Fundamental studies in the Brivanlou laboratory are not only offering insights into human reproductive biology and development, but also into specific diseases. Using a self-organizing 3D colony of human cells that mimics the brain, the group has demonstrated that the origin of Huntington’s disease can be traced to the earliest stage of development and the formation of the nervous system, and thus is a developmental disorder that ultimately manifests its destructive effects in adulthood.
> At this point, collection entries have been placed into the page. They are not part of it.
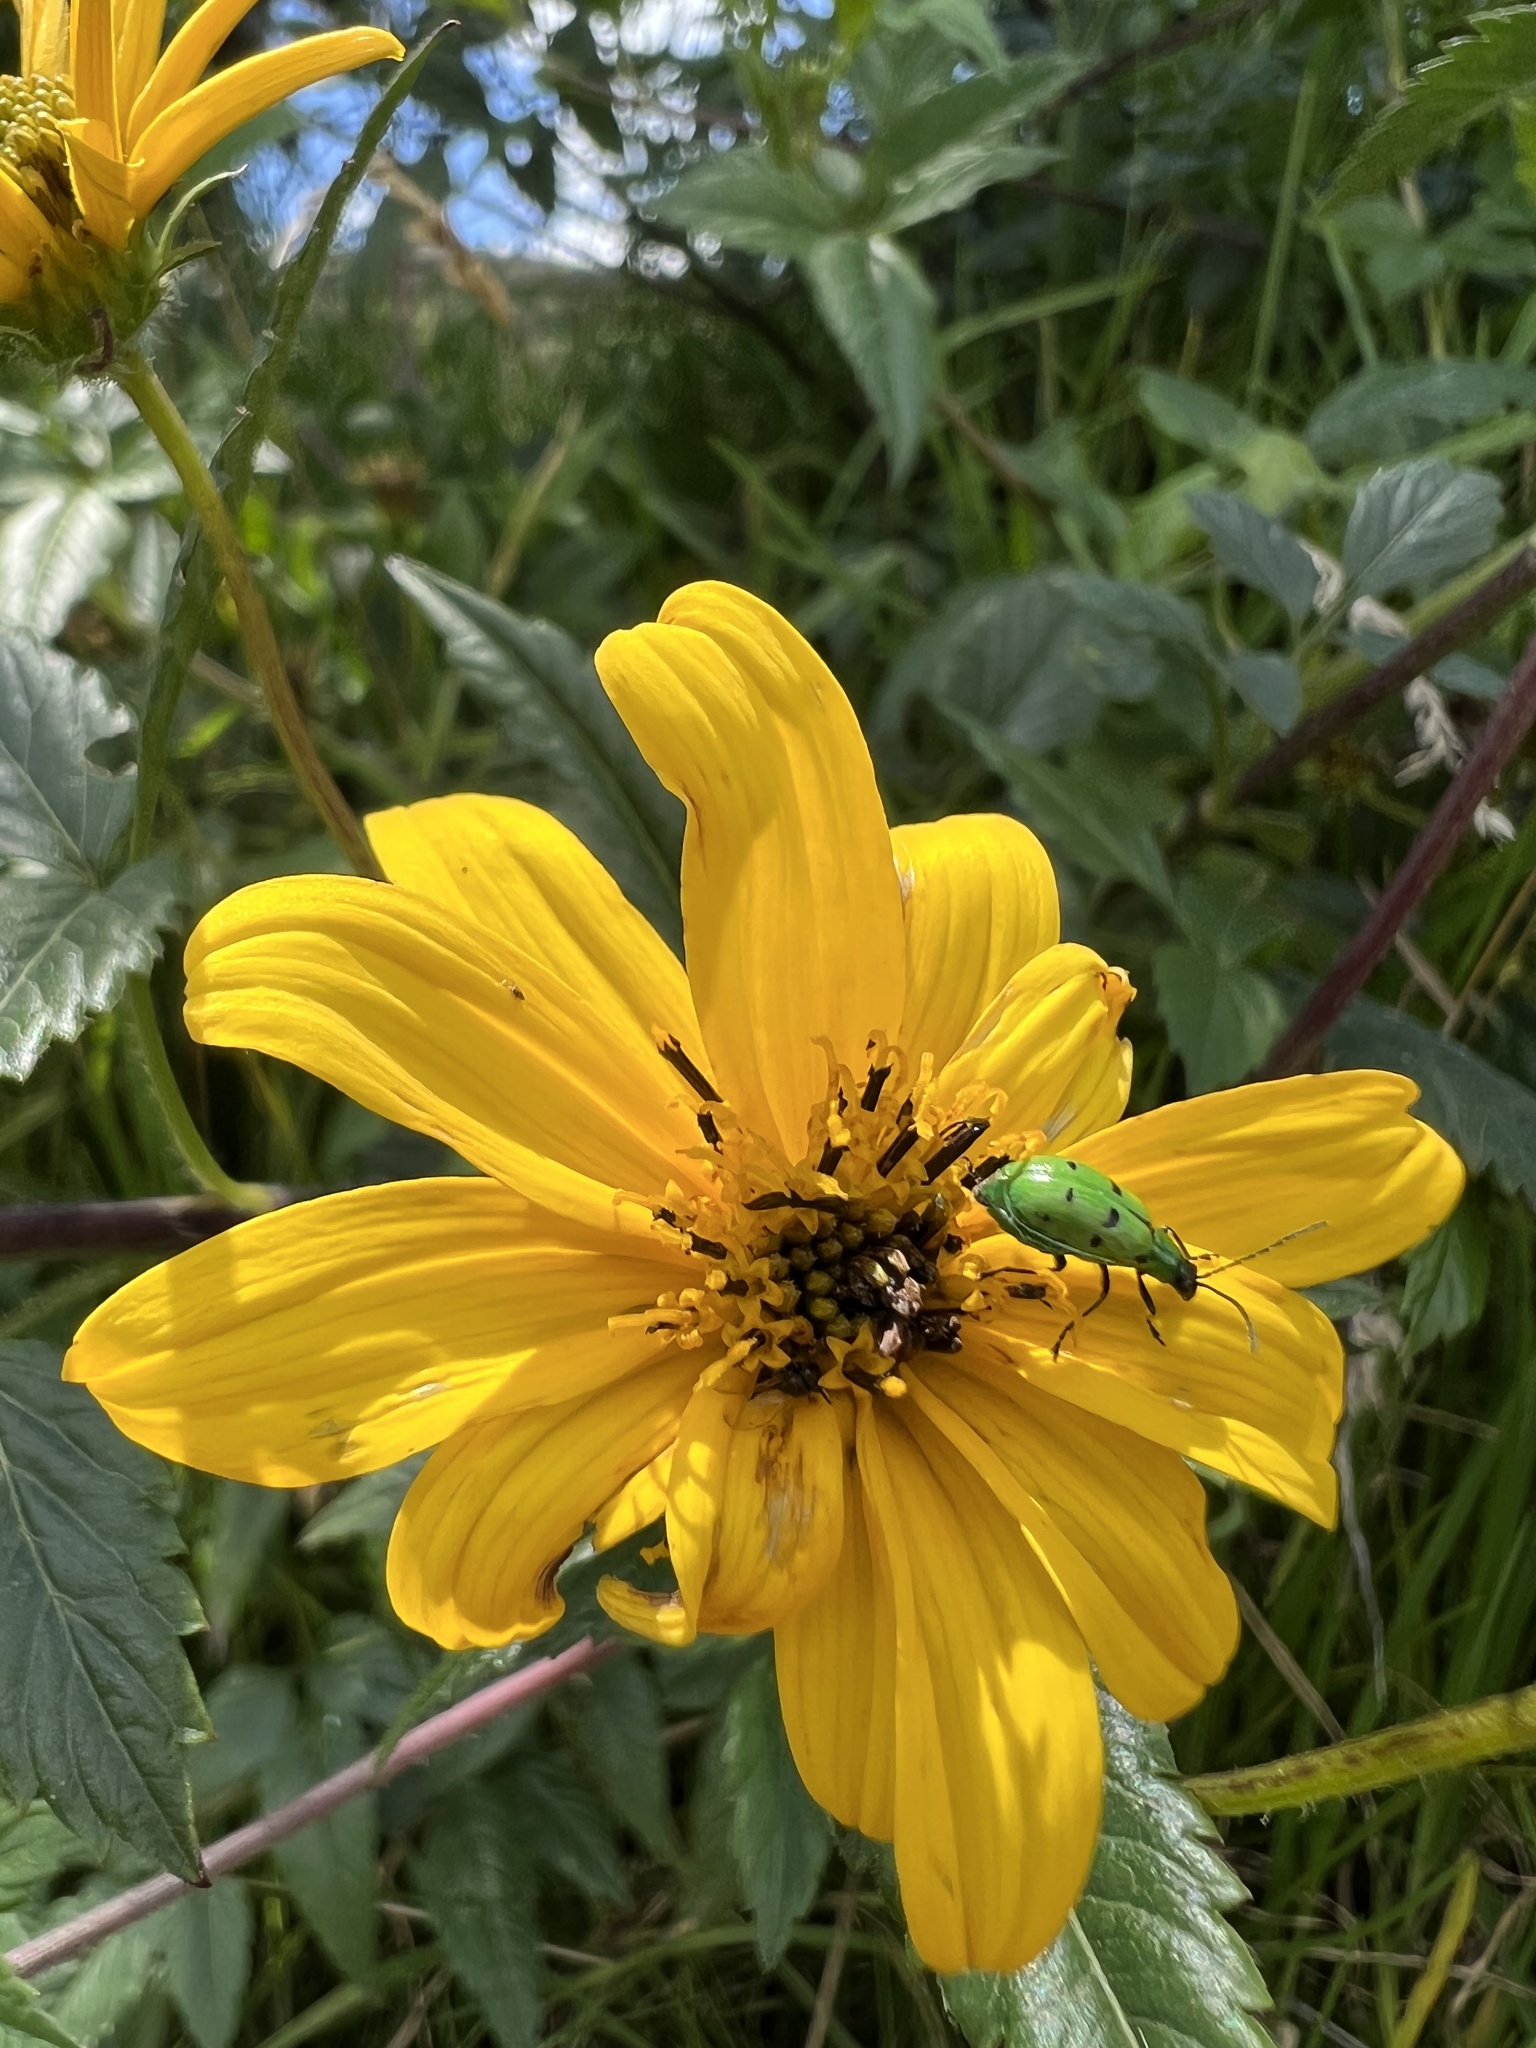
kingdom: Animalia
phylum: Arthropoda
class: Insecta
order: Coleoptera
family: Chrysomelidae
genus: Diabrotica
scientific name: Diabrotica decempunctata
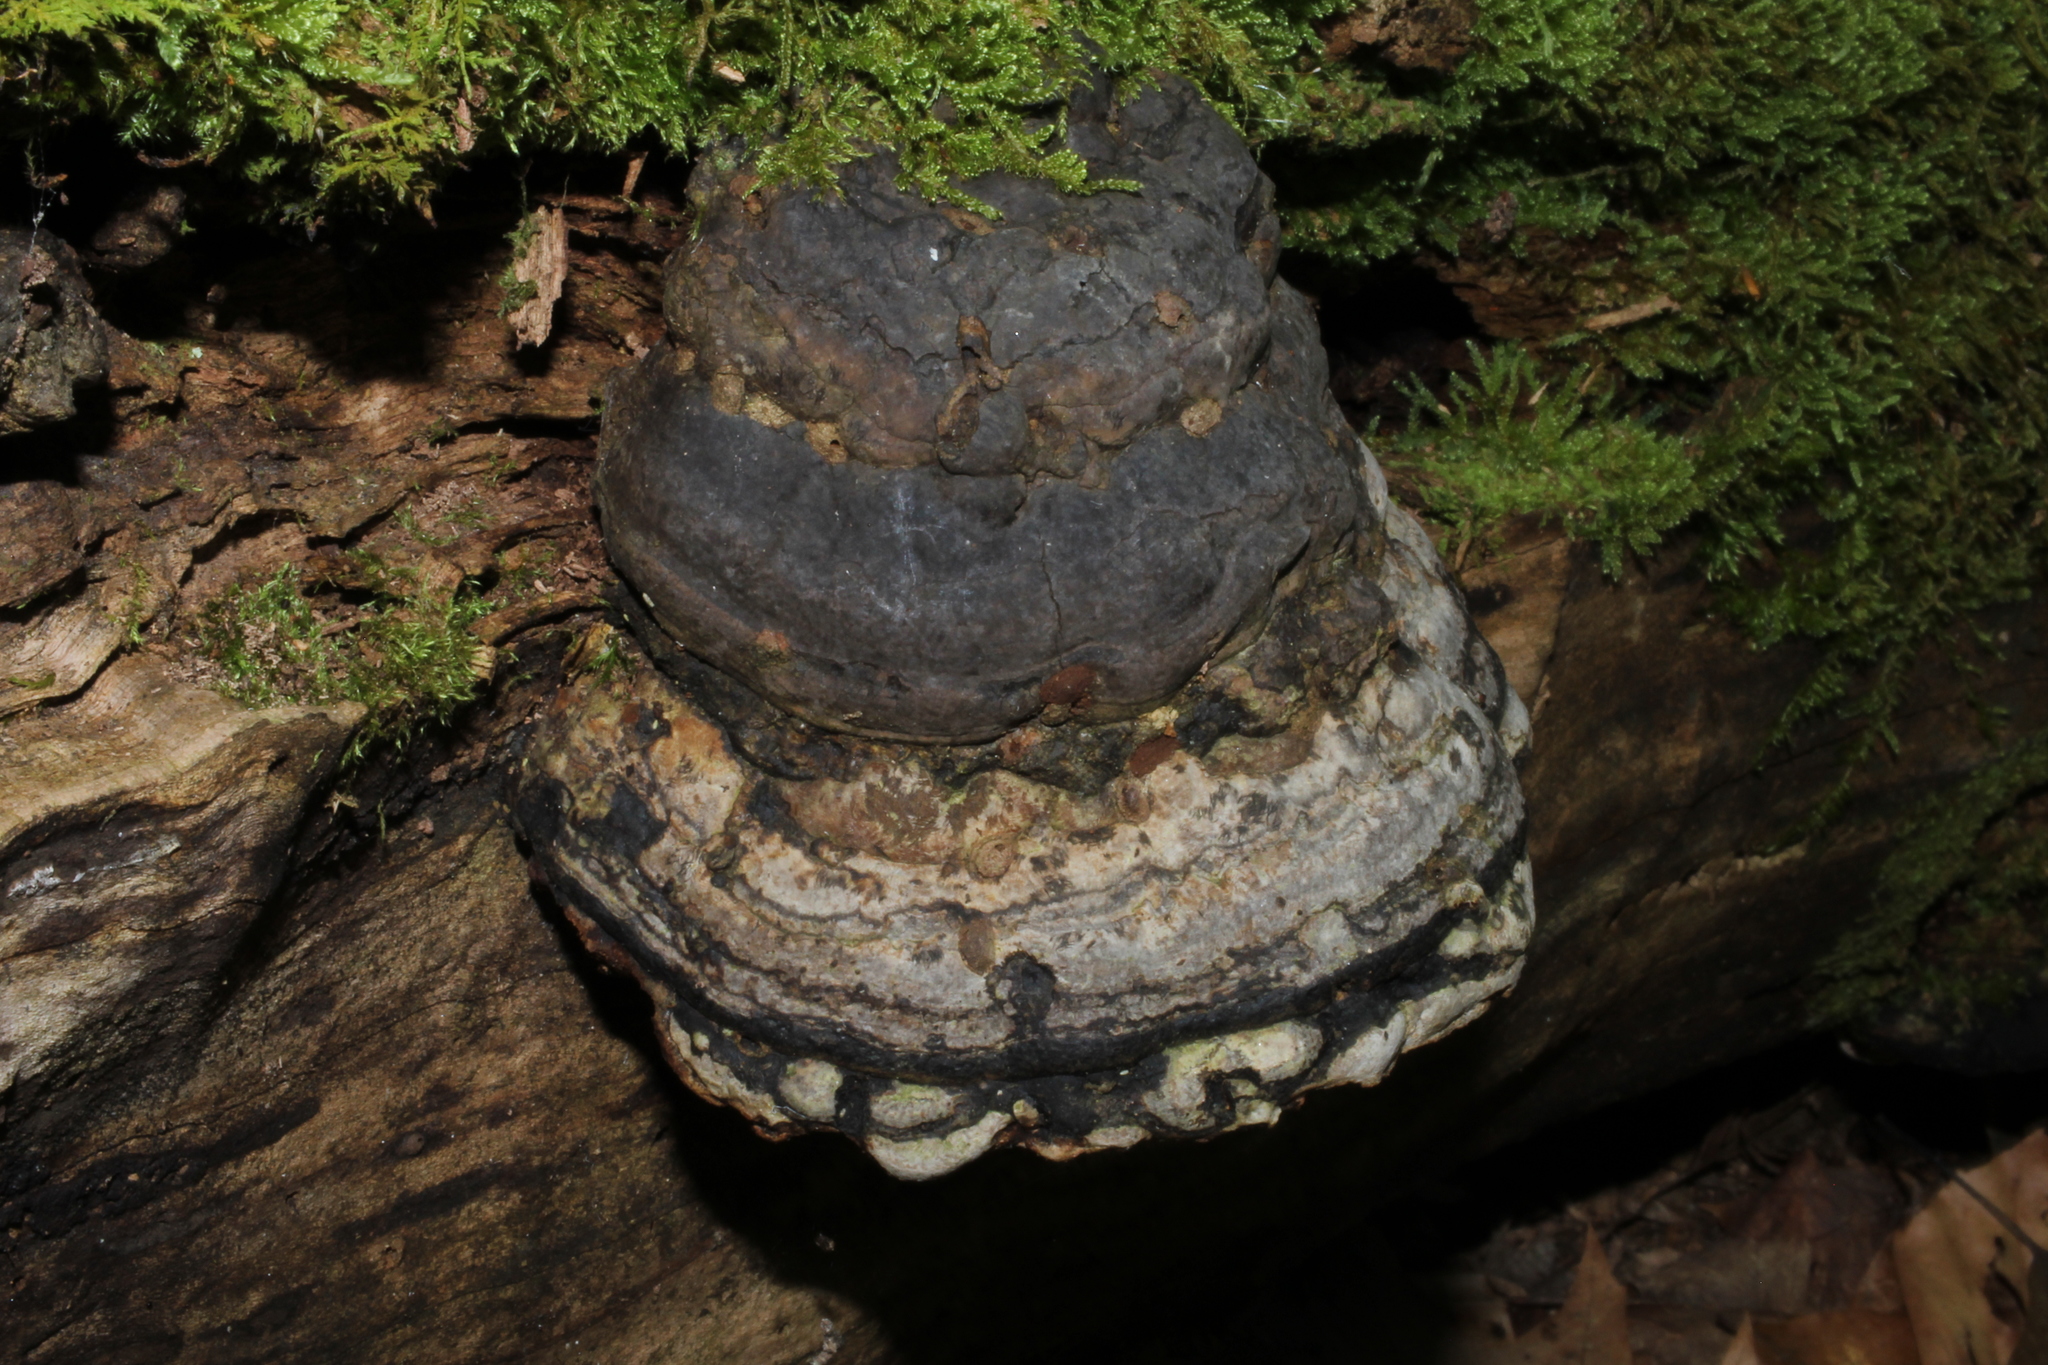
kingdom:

As an international leader in the effort to understand the intricacies of human embryonic stem cells and to harness their therapeutic potential, Brivanlou has also played a key role in establishing scientific standards for human embryonic stem cell research. In addition, he and his colleagues have derived several human embryonic stem cell lines that were among the first to be included in the National Registry at the National Institutes of Health, and are now used in laboratories worldwide.

The Brivanlou lab has a tradition of collaborating closely with the theoretical physics groups at Rockefeller. A close and synergistic collaboration for the past decade with Eric D. Siggia has led to the development of high-resolution quantification tools that have been instrumental in studying synthetic human embryos. Brivanlou’s lab has both molecular embryologists and theoretical physicists working side-by-side to unravel the molecular network involved in human development.

Brivanlou is a faculty member in the David Rockefeller Graduate Program, and the Tri-Institutional M.D.-Ph.D. Program.